DAMASCUS, Syria (AFP) — The Syrian army moved to crush resistance in the Homs region yesterday hoping to free up troops for the north, as Republican challenger Mitt Romney said Washington should be doing more to get the rebels weapons.
Exiled Opposition Leader Abdel Basset Sayda crossed from Turkey into rebel-held territory in the north for talks with Free Syrian Army commanders on his first such visit since taking up the post in June, rebel sources said.
Turkey bombarded Syrian army positions in response to what Turkish officials said was a new shell strike on a border district, as the military kept
up its policy of retaliating for all
On the ground, the army attacked rebel neighbourhoods of the city of Homs — Syria's third largest — and the nearby town of Qusayr, where rebel forces have been under siege since late last year, sources on both sides said.

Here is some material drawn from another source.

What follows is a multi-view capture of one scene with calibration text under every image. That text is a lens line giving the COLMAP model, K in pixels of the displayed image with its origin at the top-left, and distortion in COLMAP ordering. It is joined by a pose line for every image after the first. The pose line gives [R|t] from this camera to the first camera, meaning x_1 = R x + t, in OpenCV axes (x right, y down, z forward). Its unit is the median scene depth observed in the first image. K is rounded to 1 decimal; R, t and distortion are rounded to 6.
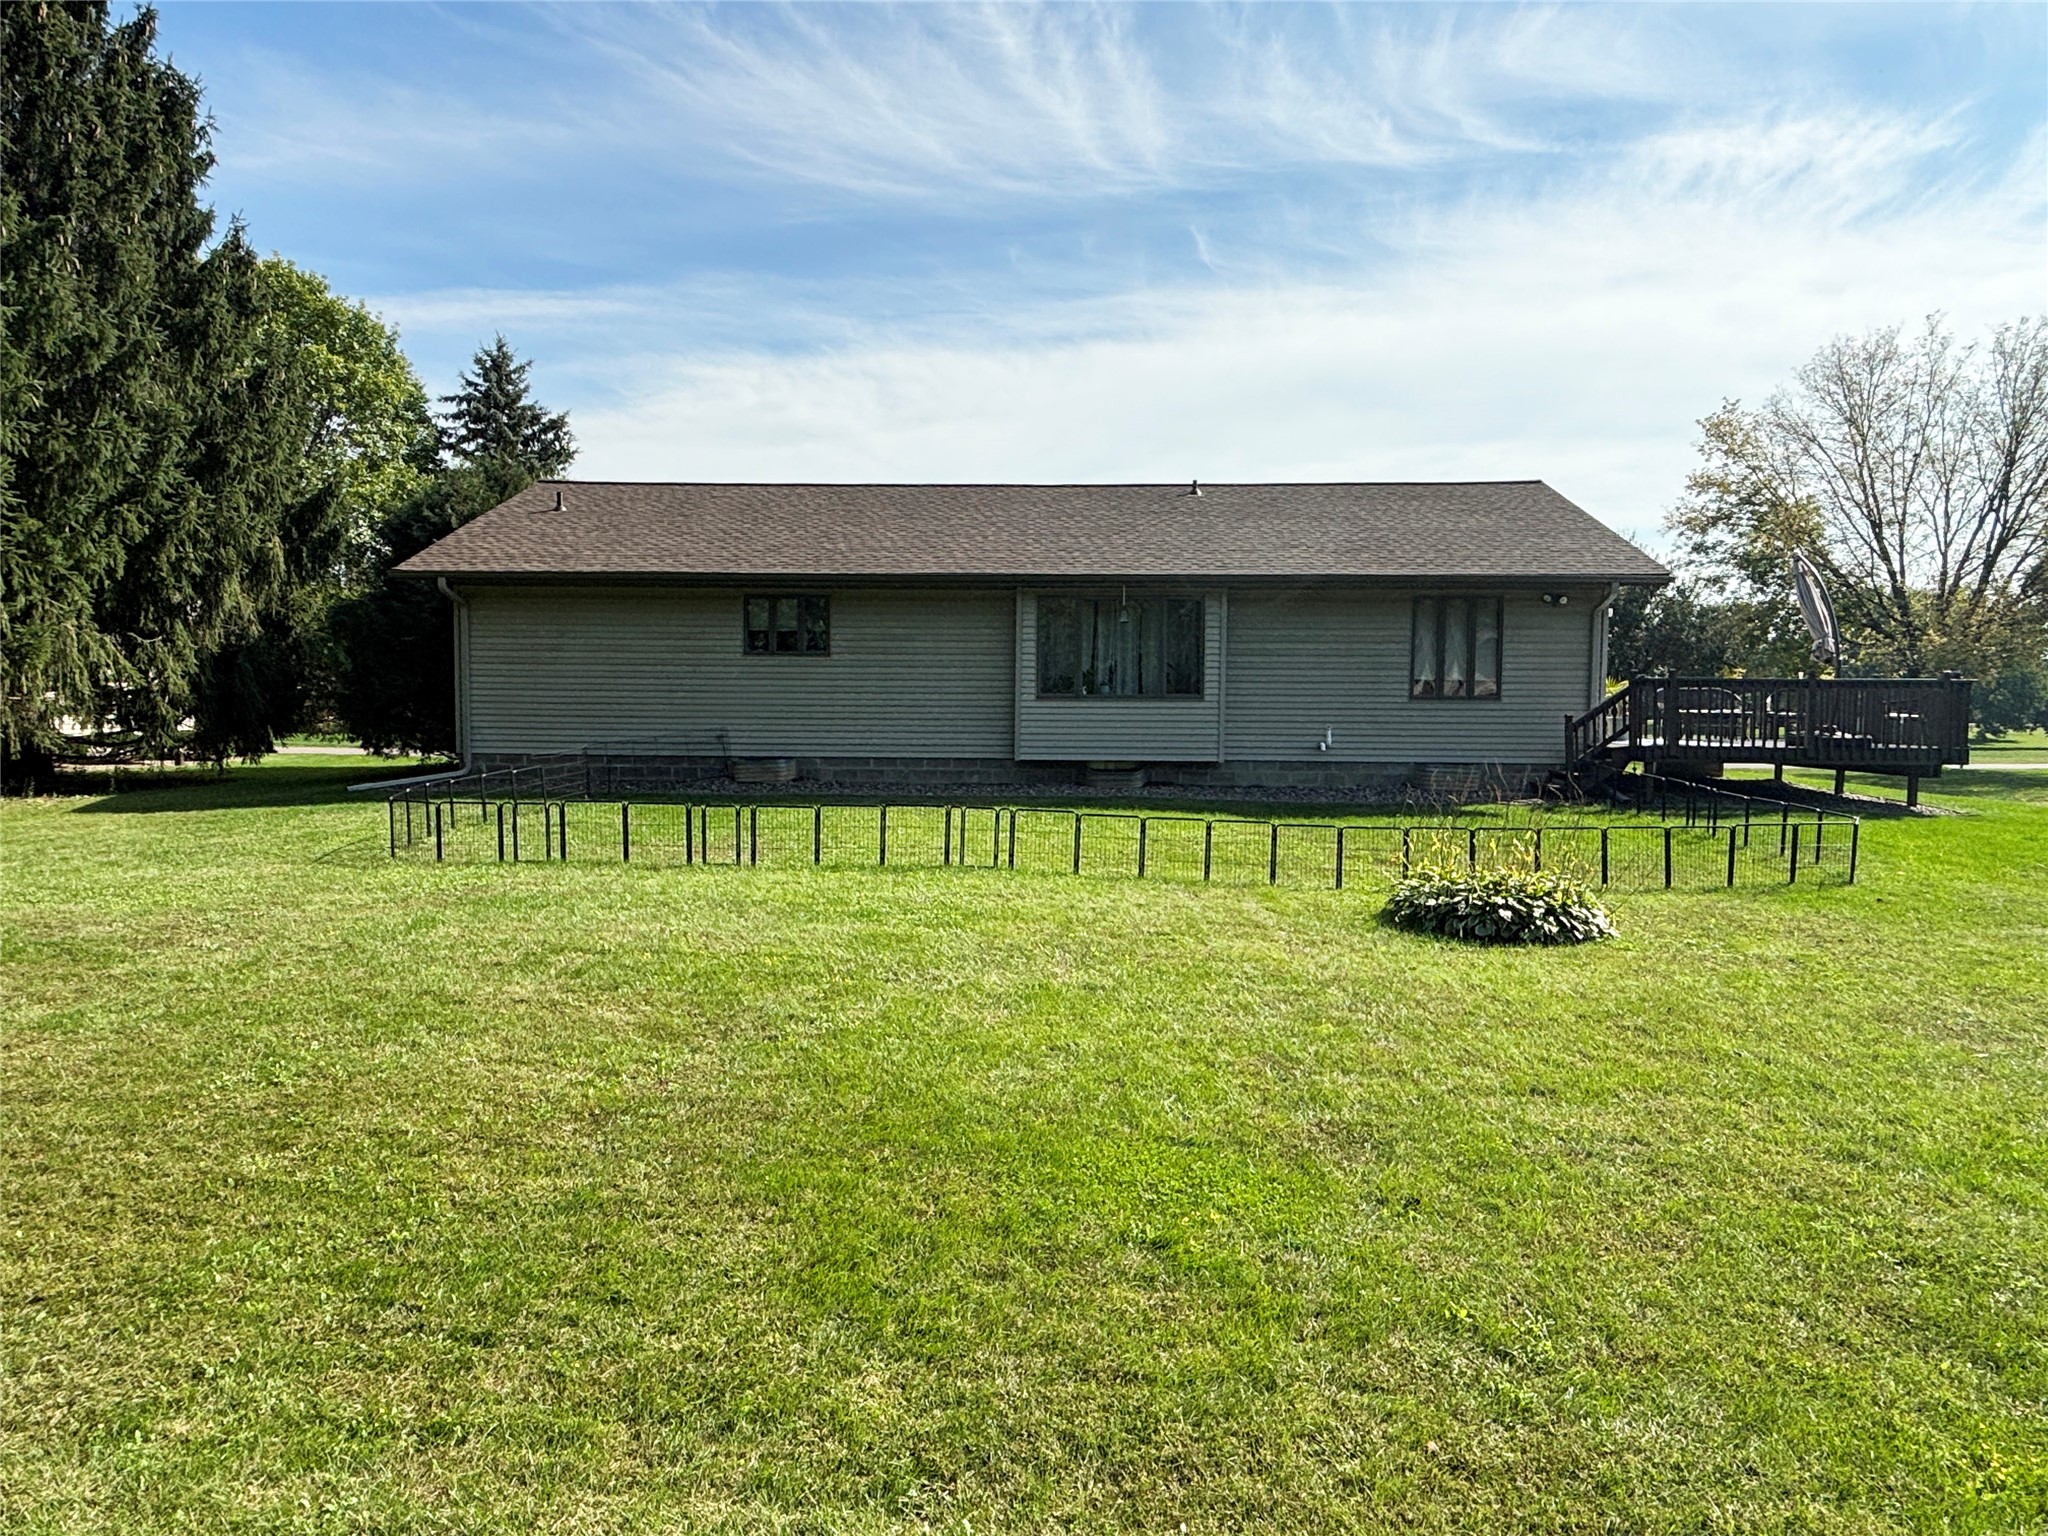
lens RADIAL K [[1364.3, 0, 1024.0], [0, 1364.3, 768.0], [0, 0, 1]] dist [0.000945, 0.001155]
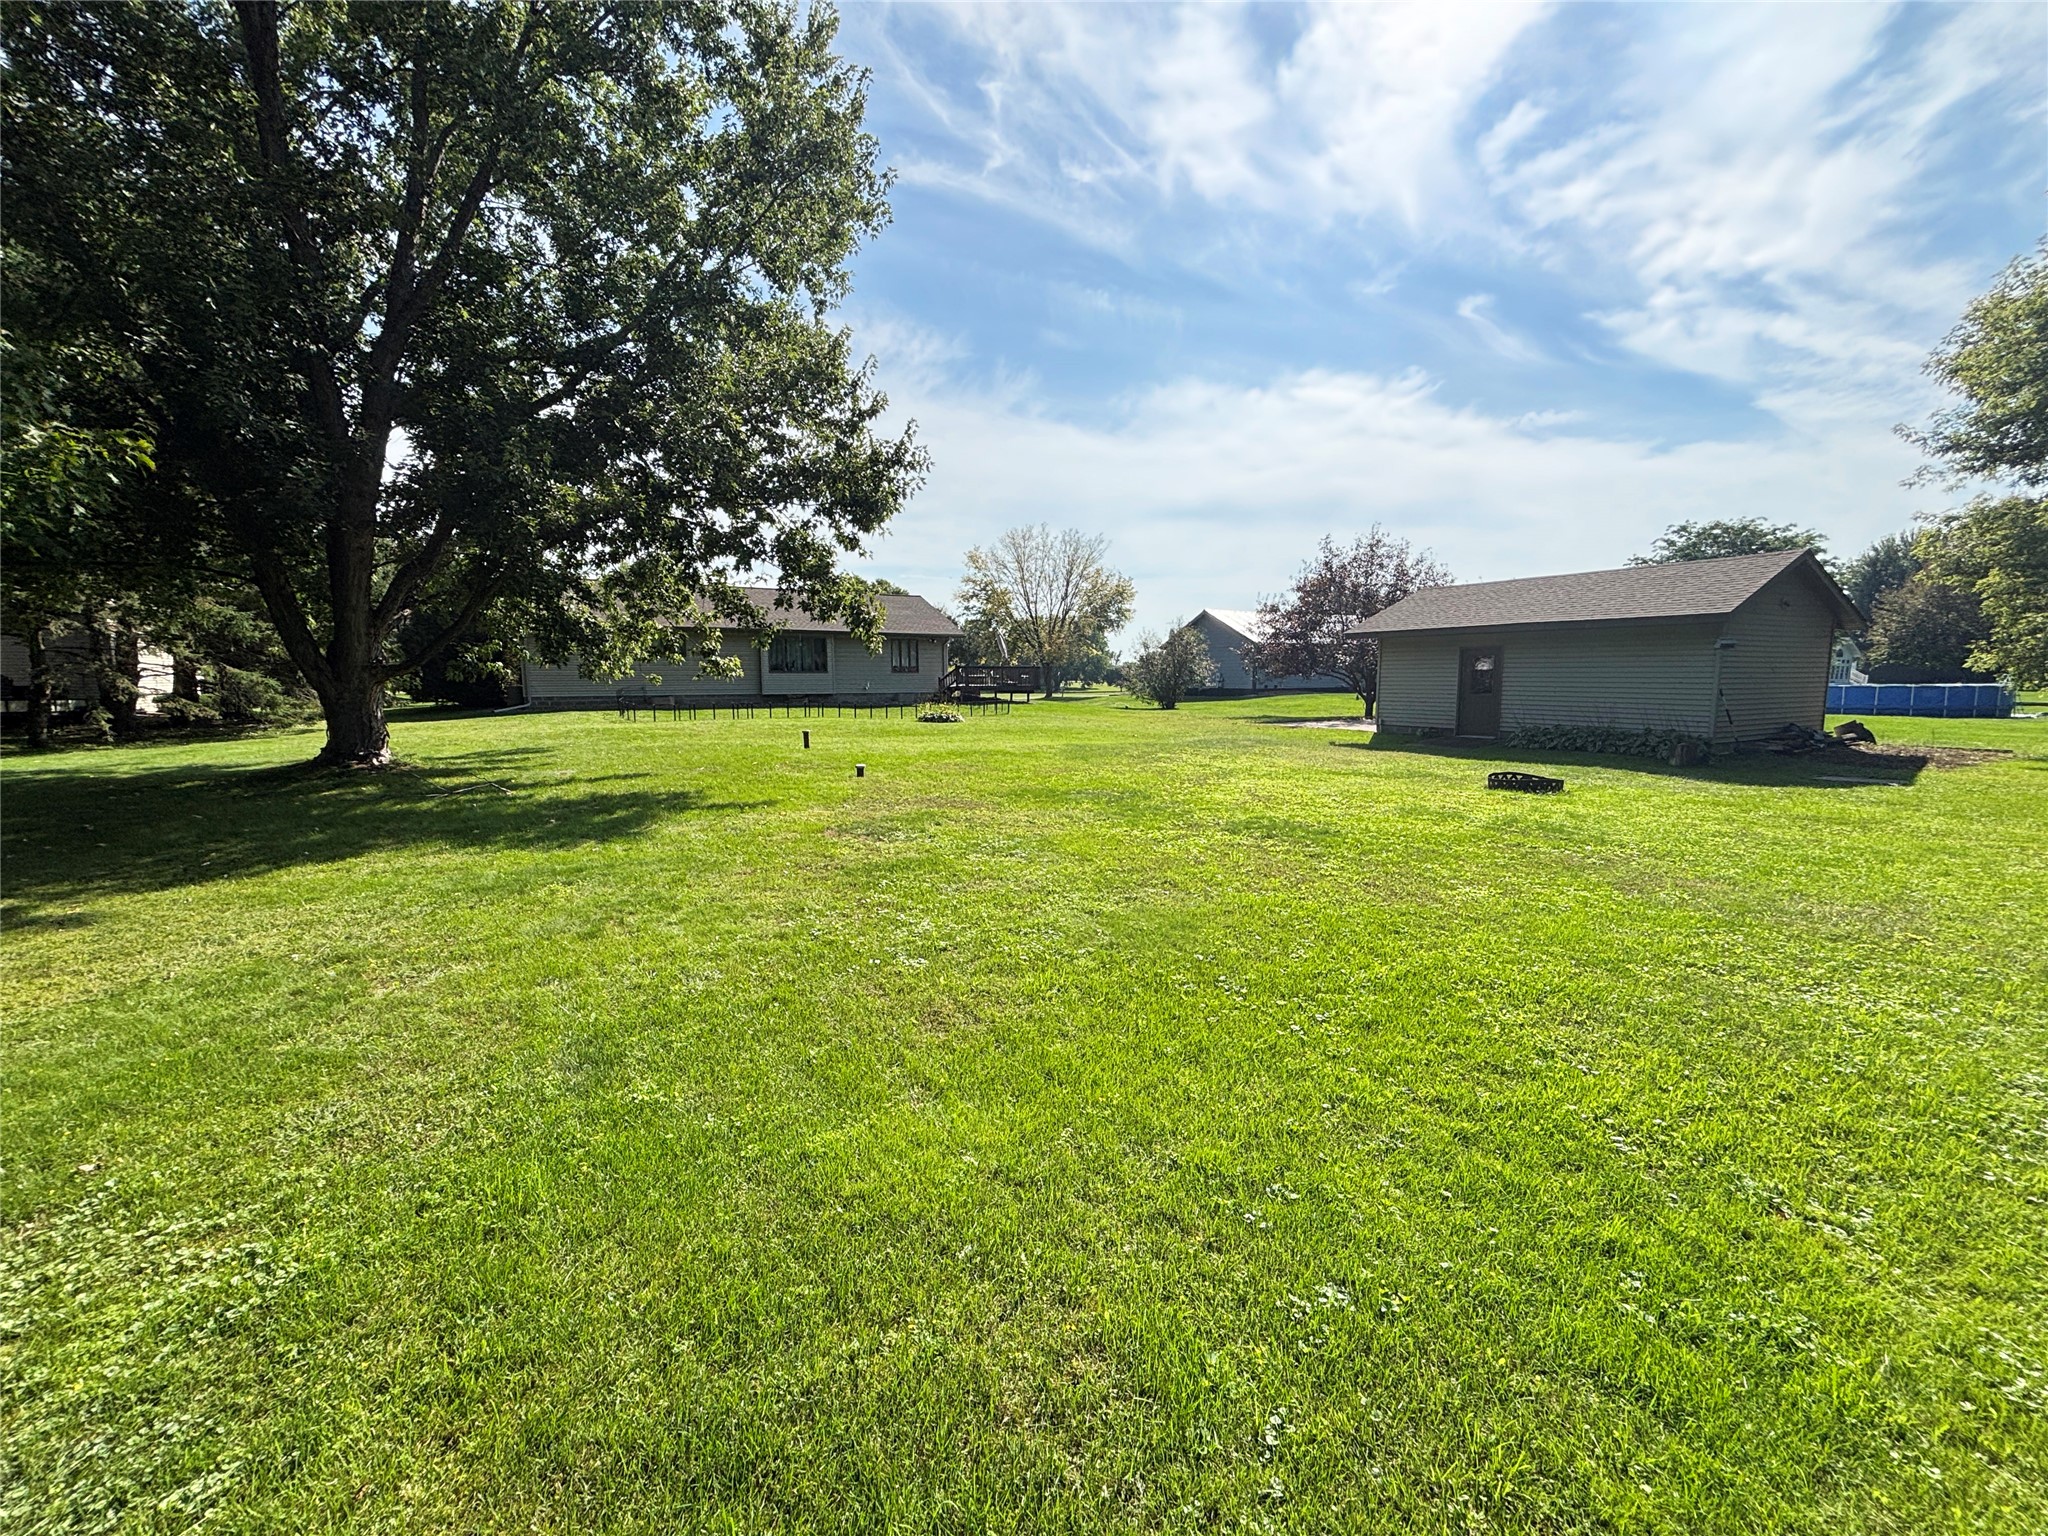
lens RADIAL K [[822.5, 0, 1024.0], [0, 822.5, 768.0], [0, 0, 1]] dist [0.000122, 0.000000]
pose [[0.861175, -0.061954, 0.504519, -0.203185], [0.024982, 0.996504, 0.079726, 0.012101], [-0.507694, -0.056054, 0.859712, -0.381938]]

"The army is in the midst of trying to cleanse the last rebel districts of the city of Homs," a Syrian army commander told AFP.
"The army has already cleansed the villages surrounding Qusayr, and is now trying to take back the town itself," the commander said on condition of anonymity.
A security official told AFP the army hopes to retake the besieged areas by the end of the week to free up troops for battle zones in the north, such as Aleppo.
"It is a huge operation, and we hope to finish it off by the end of this week," the source said, speaking on condition of anonymity.
"After that, we will concentrate on the north of Syria."
Homs province has suffered some of the worst bloodshed and destruction of the uprising which erupted against President Bashar al-Assad's regime in March last year, but since July the main focus of the conflict has shifted to Aleppo, the northern metropolis of some 1.7 million people.
The army pounded a string of
rebel-held neighbourhoods in the north and east of Aleppo on Monday.
Hospital staff in just one of those districts — the Shaar neighbourhood — told AFP they had received seven dead — four civilians and three rebel fighters — and 55 wounded.
Nationwide, a total of 141 people were killed on Monday — 56 civilians, 53 soldiers and 32 rebels, the Syrian Observatory for Human Rights said.
The death toll since the start of
the uprising now tops 32,000, the Britain-based watchdog said.